Why drive 3 hours from Copenhagen to see a hole in a side-street of medieval Ribe in western Denmark? Passion or sheer folly, my reasoning is simple: the Northern Emporium project led by Søren Sindbæk from Aarhus University is an exceptional glimpse of early Viking levels the like of which are unlikely to be seen again for a generation.

Excavations began in Ribe in the 1970s. Mogens Bencard located the emporium founded by the Danish king, Ongendus, not below the medieval and modern town – where Ansgar’s cathedral was constructed, but on the opposite side of the little river here. New excavations by Stig Jensen and Claus Feveile during the 1990s and early 2000s provided rich detail about the early history of this improbable place. Notably, Ribe evolved from a beach market to a town with properties within the span of the 8th century, and issued silver coins – so-called Wodan Monster sceattas – in the earlier 8th century. Historians long used to describing the Danes as primitive pagans have come to realize the defects of their Christian, monastic texts as the complex character of urban Viking living has been dated with forensic precision by dendrochronology. Ribe at first blush confounds history while at the same time showing the promise of archaeology to re-read the familiar texts with the material evidence to hand. Hence, my visit.

8th-c buildings cut into the sand

Søren has already published good outline accounts of the new project (see, for example, Current World Archaeology 90 (August/September) 2018).
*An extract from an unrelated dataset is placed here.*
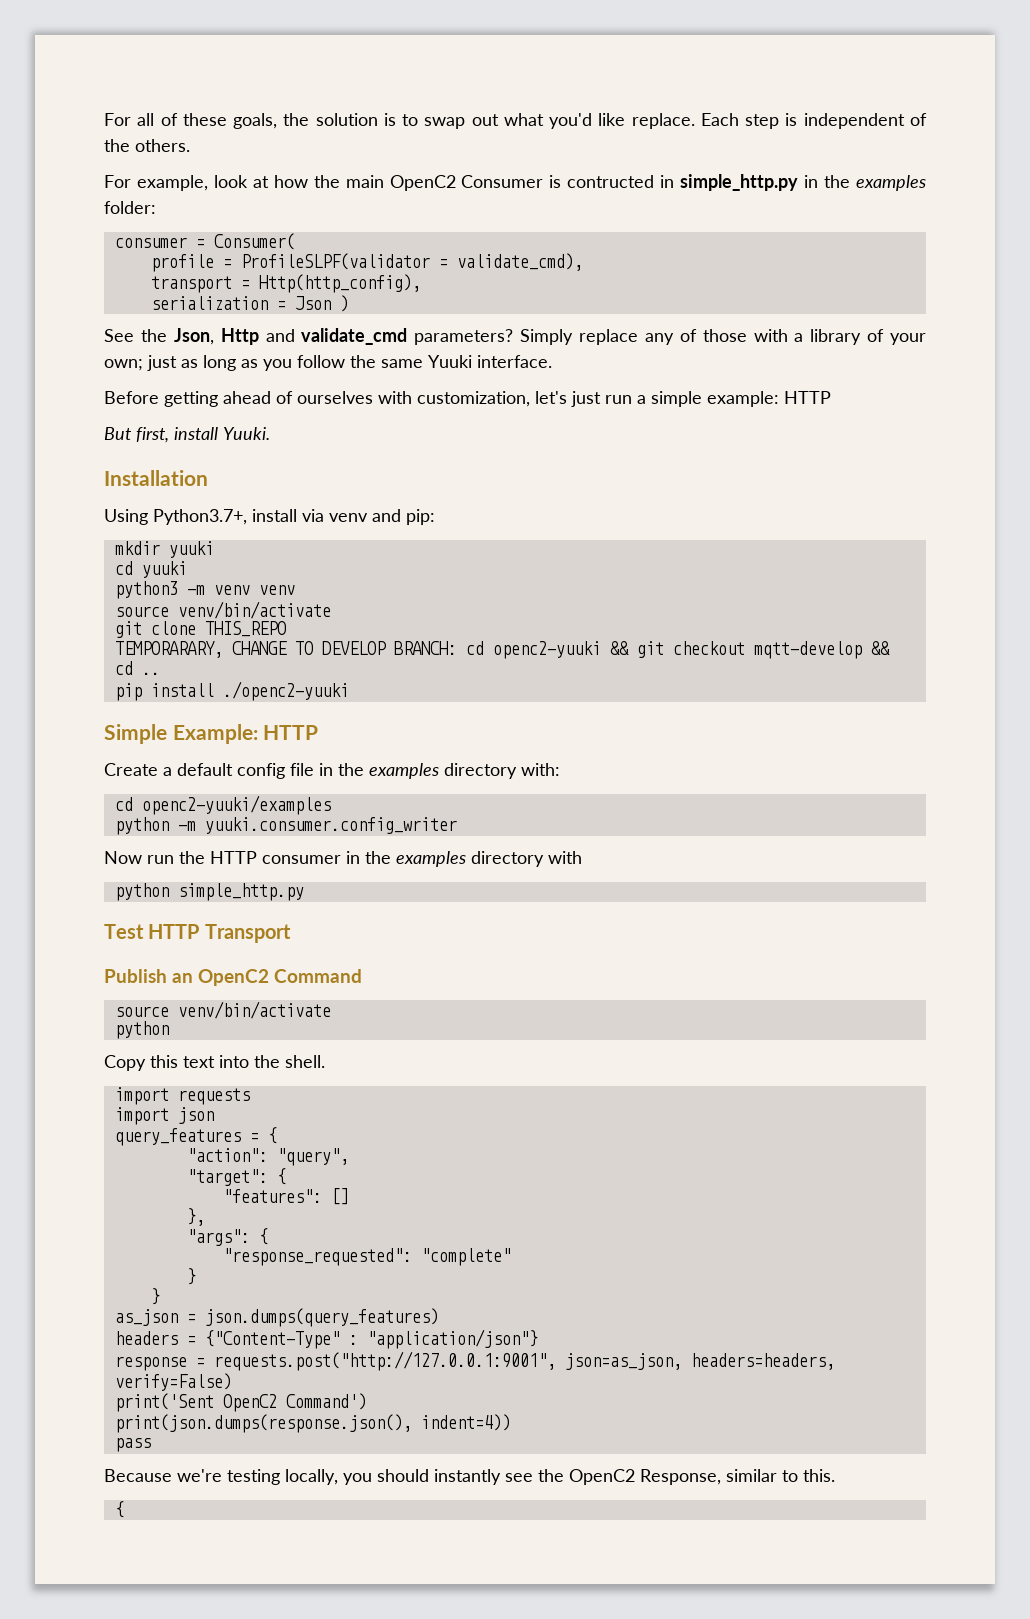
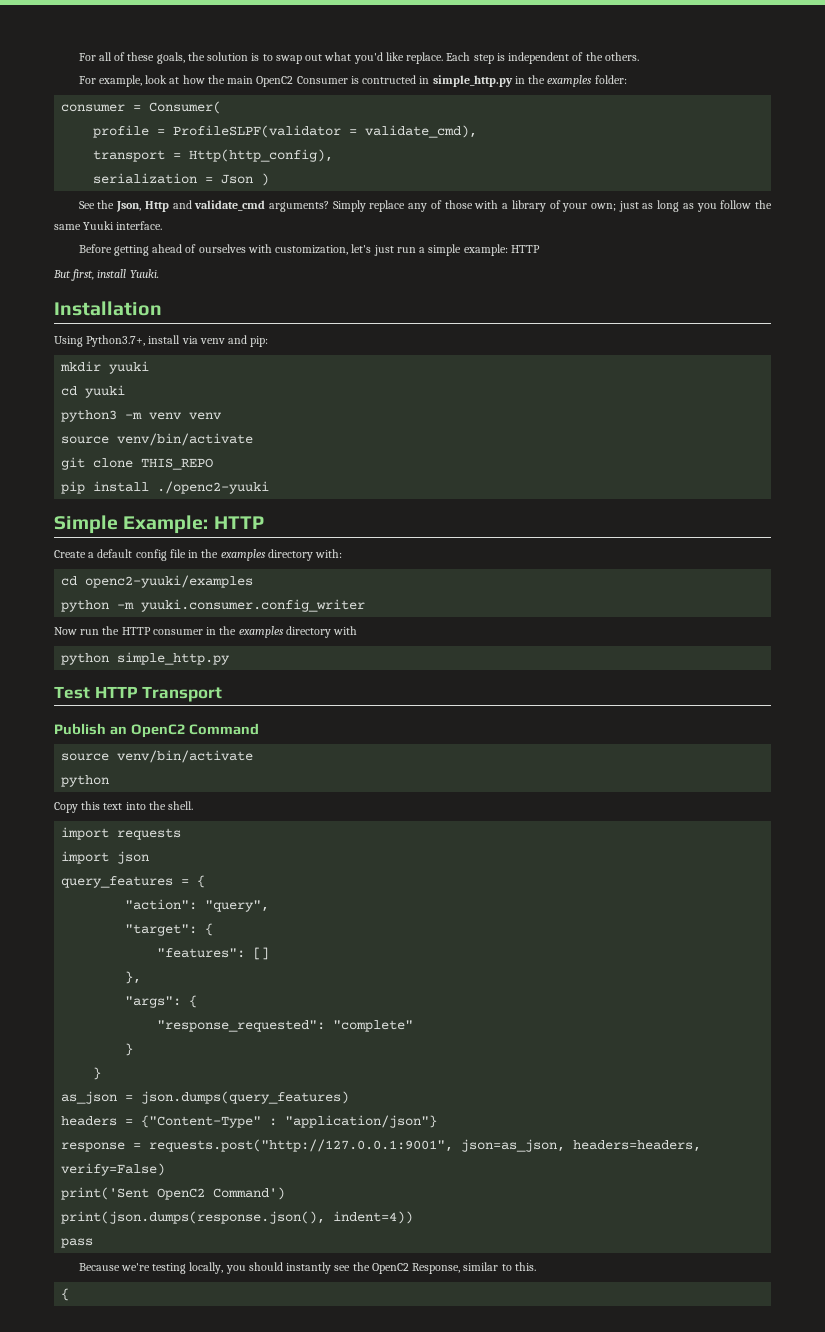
[414,329,514,345] parameters? -> [269,201,330,212] arguments?
[114,641,890,659] [114,661,160,675] // TEMPORARARY, CHANGE TO DEVELOP BRANCH: cd openc2-yuuki && git checkout mqtt-develop && cd .. -> (214, 464) none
What is astonishing to see is the depth of the stratigraphy. First there are post-built structures inserted into the beach sand. Then come carpentered buildings, evidently permanent by the 720s or so. Then a hiatus – the celebrated mid-8th-century North Sea economic recession perhaps – then an astonishing palimpsest of house levels, hearth upon hearth, rising higher and higher between roughly 780 and 880. Jammed into these layers are wonderful treasures: imported glass and ceramics from the Carolingians, Abbasid beads and combs made here from reindeer bone.

Combs made of reindeer bone after washing

As Søren proudly says, this is high definition archaeology: five or six excavators, all professionals, using modern scanning surveying equipment, furnish records and mountains of finds for a small army of specialists in the project’s stores. This is state-of-the art and thrilling in every way.

So, why the deep palimpsest of levels as opposed to amorphous black earth found in many similar places? “No worms,” Søren responds; “this had been heathland. Without the worms the layers are preserved.” The absence of worms has offered up extraordinary Viking treasures which will lead us to re-think urban histories, diplomatic relations and commercial connections throughout north-west Europe. Most of all we’ll have to come to terms with the start-up mentality of Ongendus and his fellow Vikings.